Lupus: Everything You Need to Know edited by Sasha Bernatsky, MD and Jean-Luc Senecal, MD, FRCP, FACR. I’m reading this for research on two accounts. One of my favorite novelists, Flannery O’Conner, lived with this and died of it. And I’m am contemplating inflicting it on a character in one of my stories. Aren’t I diabolical?
A few of the books on this coming week’s agenda because I have limited time left with them:
Night by Elie Wiesel. This will be a re-read. I got in queue for it when Oprah announced it for the book club months ago. Am just now getting my turn with it and I know the queue behind me is still in the double digits. I once had my own copy of this one.
Media Control: The Spectacular Achievements of Propaganda by Noam Chomsky. My interests in writing, journalism, the media, politics, propaganda and much more intersect in this book’s theme.
Excavating Jesus: Beneath the Stones, Behind the Texts by John Dominic Crossan & Jonathan L. Reed. Just because I’m no longer a fundamentalist does not mean that I’ve lost interest in the stories that shaped my life. Far from it. They are more important than ever to me because they are the same stories that have shaped the world as we know it today.
All the Shah’s Men: An American Coup and the Roots of Middle East Terror. by Stephen Kinzer. This story of American involvement in the overthrow of Iran’s democratically elected Prime Minister in August of 1953 and the subsequent installation of the Shah is the key to understanding current events in the Middle East.
The Republican War on Science by Chris Mooney. The subversion of the principles of scientific inquiry and of the communication of relevant information needed by citizens in a democracy in order to fulfill their role as informed voters for those who will be making law and policy described by Mooney is chilling. Loosing free access to the facts that impact ones life is the first step towards loosing persona liberty.
Solstice Wood by Patricia A. McKillip. The last several novels I read were on the serious side. I’m in the mood for something light and magical. When I used to binge on fantasy, Patricia McKillip was a relative newcomer whose books I looked forward to.
The book that came home with me today that I am the most excited about is Gregory Maguire’s Son of a Witch. It is the sequel to his Wicked which is a retelling of the Oz story casting the Wicked Witch as the sympathetic protagonist. Maguire writes fantasy that is at once page-turning adventure and biting critique of society. My husband and I read Wicked around Christmas and have been in queue for our turn with the sequel ever since.
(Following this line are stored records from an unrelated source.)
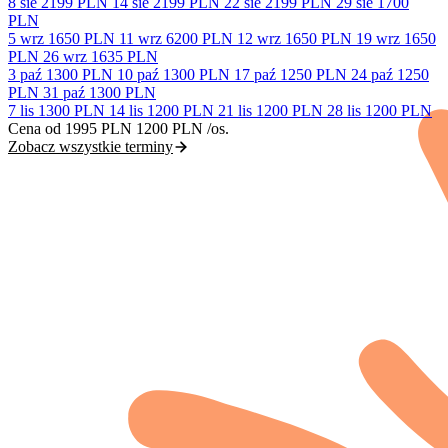
8 sie
2199 PLN
14 sie
2199 PLN
22 sie
2199 PLN
29 sie
1700
PLN
5 wrz
1650 PLN
11 wrz
6200 PLN
12 wrz
1650 PLN
19 wrz
1650
PLN
26 wrz
1635 PLN
3 paź
1300 PLN
10 paź
1300 PLN
17 paź
1250 PLN
24 paź
1250
PLN
31 paź
1300 PLN
7 lis
1300 PLN
14 lis
1200 PLN
21 lis
1200 PLN
28 lis
1200 PLN
Cena od
1995 PLN
1200 PLN
/os.
Zobacz wszystkie terminy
Saturday night though will be devoted to movies more than books. I’ve taken to spending part or all of the night I spend with my husband’s grandmother watching DVDs on my laptop. This weekend I am taking with me:
Point of Order. The story of the fall of Senator Joseph McCarthy.
Iron Jawed Angels. The story of women’s fight for the right to vote at the turn of the last century.
Ruby Bridges. The story of the African-American girl who was the first to integrate her New Orleans school.
Miss Congeniality 2. A comedy staring Sandra Bullock.
Twisted. A thriller starring Ashley Judd.
1 tell me a story:
Sounds like you have your eyes full for awhile. Lilly Tomlin is wonderful, I also like Steve Martin too.